* Work required
Lines below starting with the line with "Директор МКОУ СОШ №_1" and going on through the line with "на I полугодие 2022-2023 учебного года" must be output exactly; the rest of the records must be left out.

* Data to process
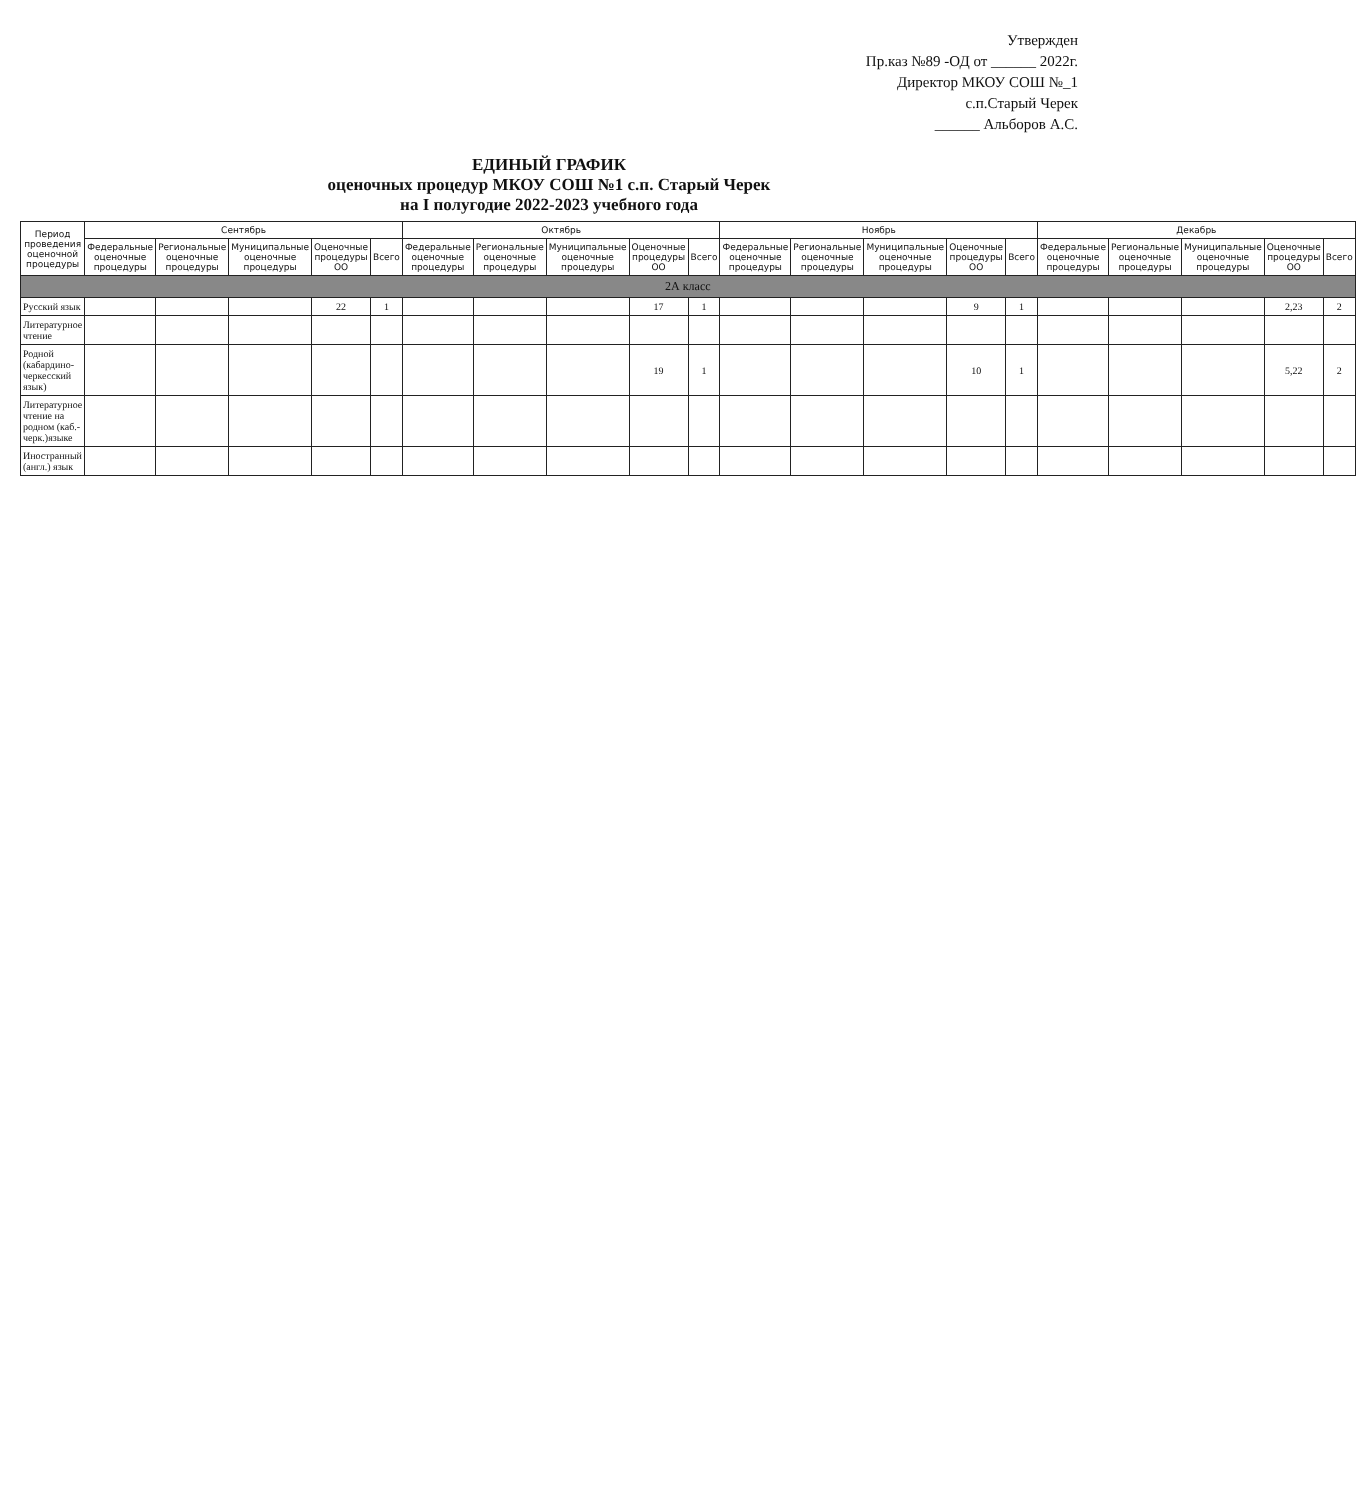Утвержден
Пр.каз №89 -ОД от ______ 2022г.
Директор МКОУ СОШ №_1
с.п.Старый Черек
______ Альборов А.С.
ЕДИНЫЙ ГРАФИК
оценочных процедур МКОУ СОШ №1 с.п. Старый Черек
на I полугодие 2022-2023 учебного года
| Период проведения оценочной процедуры | Сентябрь | | | | | Октябрь | | | | | Ноябрь | | | | | Декабрь | | | | |
| --- | --- | --- | --- | --- | --- | --- | --- | --- | --- | --- | --- | --- | --- | --- | --- | --- | --- | --- | --- | --- |
| | Федеральные оценочные процедуры | Региональные оценочные процедуры | Муниципальные оценочные процедуры | Оценочные процедуры ОО | Всего | Федеральные оценочные процедуры | Региональные оценочные процедуры | Муниципальные оценочные процедуры | Оценочные процедуры ОО | Всего | Федеральные оценочные процедуры | Региональные оценочные процедуры | Муниципальные оценочные процедуры | Оценочные процедуры ОО | Всего | Федеральные оценочные процедуры | Региональные оценочные процедуры | Муниципальные оценочные процедуры | Оценочные процедуры ОО | Всего |
| 2А класс | | | | | | | | | | | | | | | | | | | | |
| Русский язык | | | | 22 | 1 | | | | 17 | 1 | | | | 9 | 1 | | | | 2,23 | 2 |
| Литературное чтение | | | | | | | | | | | | | | | | | | | | |
| Родной (кабардино-черкесский язык) | | | | | | | | | 19 | 1 | | | | 10 | 1 | | | | 5,22 | 2 |
| Литературное чтение на родном (каб.-черк.)языке | | | | | | | | | | | | | | | | | | | | |
| Иностранный (англ.) язык | | | | | | | | | | | | | | | | | | | | |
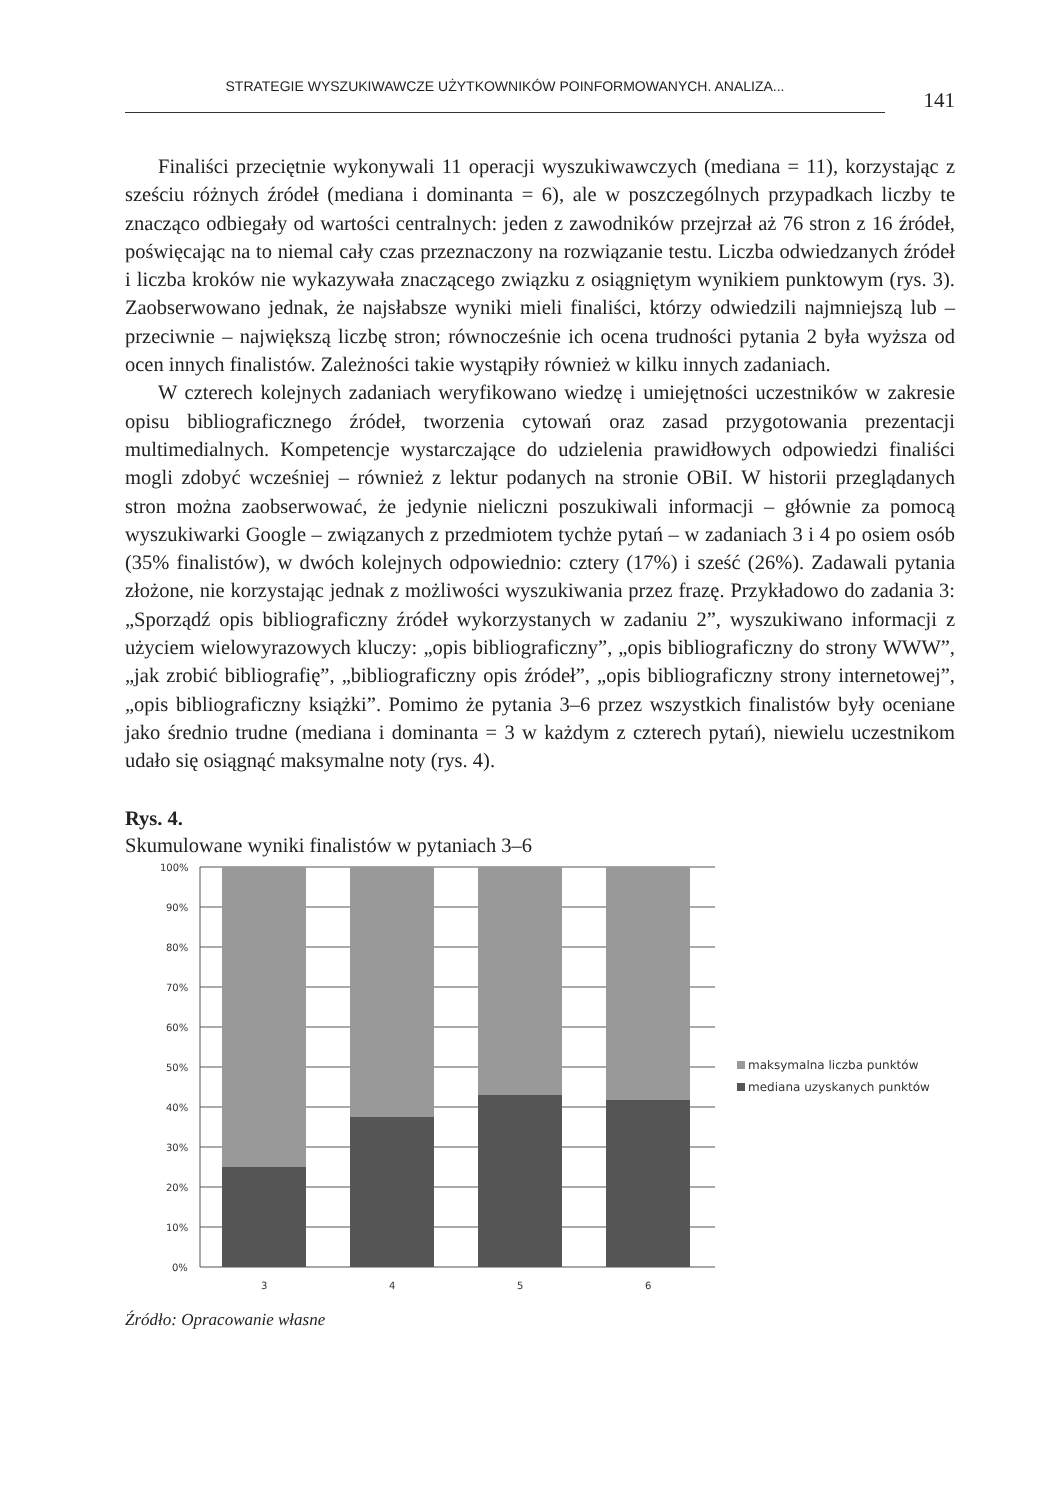STRATEGIE WYSZUKIWAWCZE UŻYTKOWNIKÓW POINFORMOWANYCH. ANALIZA...
141
Finaliści przeciętnie wykonywali 11 operacji wyszukiwawczych (mediana = 11), korzystając z sześciu różnych źródeł (mediana i dominanta = 6), ale w poszczególnych przypadkach liczby te znacząco odbiegały od wartości centralnych: jeden z zawodników przejrzał aż 76 stron z 16 źródeł, poświęcając na to niemal cały czas przeznaczony na rozwiązanie testu. Liczba odwiedzanych źródeł i liczba kroków nie wykazywała znaczącego związku z osiągniętym wynikiem punktowym (rys. 3). Zaobserwowano jednak, że najsłabsze wyniki mieli finaliści, którzy odwiedzili najmniejszą lub – przeciwnie – największą liczbę stron; równocześnie ich ocena trudności pytania 2 była wyższa od ocen innych finalistów. Zależności takie wystąpiły również w kilku innych zadaniach.
W czterech kolejnych zadaniach weryfikowano wiedzę i umiejętności uczestników w zakresie opisu bibliograficznego źródeł, tworzenia cytowań oraz zasad przygotowania prezentacji multimedialnych. Kompetencje wystarczające do udzielenia prawidłowych odpowiedzi finaliści mogli zdobyć wcześniej – również z lektur podanych na stronie OBiI. W historii przeglądanych stron można zaobserwować, że jedynie nieliczni poszukiwali informacji – głównie za pomocą wyszukiwarki Google – związanych z przedmiotem tychże pytań – w zadaniach 3 i 4 po osiem osób (35% finalistów), w dwóch kolejnych odpowiednio: cztery (17%) i sześć (26%). Zadawali pytania złożone, nie korzystając jednak z możliwości wyszukiwania przez frazę. Przykładowo do zadania 3: „Sporządź opis bibliograficzny źródeł wykorzystanych w zadaniu 2”, wyszukiwano informacji z użyciem wielowyrazowych kluczy: „opis bibliograficzny”, „opis bibliograficzny do strony WWW”, „jak zrobić bibliografię”, „bibliograficzny opis źródeł”, „opis bibliograficzny strony internetowej”, „opis bibliograficzny książki”. Pomimo że pytania 3–6 przez wszystkich finalistów były oceniane jako średnio trudne (mediana i dominanta = 3 w każdym z czterech pytań), niewielu uczestnikom udało się osiągnąć maksymalne noty (rys. 4).
Rys. 4.
Skumulowane wyniki finalistów w pytaniach 3–6
100%
90%
80%
70%
60%
50%
40%
30%
20%
10%
0%
3
4
5
6
maksymalna liczba punktów
mediana uzyskanych punktów
Źródło: Opracowanie własne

* Result
Директор МКОУ СОШ №_1
с.п.Старый Черек
______ Альборов А.С.
ЕДИНЫЙ ГРАФИК
оценочных процедур МКОУ СОШ №1 с.п. Старый Черек
на I полугодие 2022-2023 учебного года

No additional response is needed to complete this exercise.